Department of Environmental Science, Policy, and Management, University of California, Berkeley, Berkeley, CA, 94720, USA.
Ecol Lett. 2020 Jun;23(6):939-950. doi: 10.1111/ele.13482. Epub 2020 Apr 7.
Coexistence and food web theory are two cornerstones of the long-standing effort to understand how species coexist. Although competition and predation are known to act simultaneously in communities, theory and empirical study of these processes continue to be developed largely independently. Here, we integrate modern coexistence theory and food web theory to simultaneously quantify the relative importance of predation and environmental fluctuations for species coexistence. We first examine coexistence in a theoretical, multitrophic model, adding complexity to the food web using machine learning approaches. We then apply our framework to a stochastic model of the rocky intertidal food web, partitioning empirical coexistence dynamics. We find the main effects of both environmental fluctuations and variation in predator abundances contribute substantially to species coexistence. Unexpectedly, their interaction tends to destabilise coexistence, leading to new insights about the role of bottom-up vs. top-down forces in both theory and the rocky intertidal ecosystem.

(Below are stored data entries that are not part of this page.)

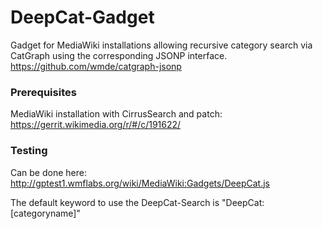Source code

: # DeepCat-Gadget

Gadget for MediaWiki installations allowing recursive category search via CatGraph using the corresponding JSONP interface.
https://github.com/wmde/catgraph-jsonp

### Prerequisites

MediaWiki installation with CirrusSearch and patch:
https://gerrit.wikimedia.org/r/#/c/191622/

### Testing

Can be done here:
http://gptest1.wmflabs.org/wiki/MediaWiki:Gadgets/DeepCat.js

The default keyword to use the DeepCat-Search is "DeepCat: [categoryname]"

共存和食物网理论是理解物种如何共存的长期努力的两个基石。尽管竞争和捕食已知在群落中同时发生,但这些过程的理论和实证研究仍在很大程度上独立进行。在这里,我们整合了现代共存理论和食物网理论,同时定量了捕食和环境波动对物种共存的相对重要性。我们首先在一个理论的、多营养级模型中检验共存,使用机器学习方法为食物网增加复杂性。然后,我们将我们的框架应用于一个 rocky intertidal 食物网的随机模型,对经验共存动态进行划分。我们发现,环境波动和捕食者丰度变化的主要影响都对物种共存有很大贡献。出乎意料的是,它们的相互作用往往会使共存不稳定,从而为理论和 rocky intertidal 生态系统中自上而下和自下而上的力量的作用提供了新的见解。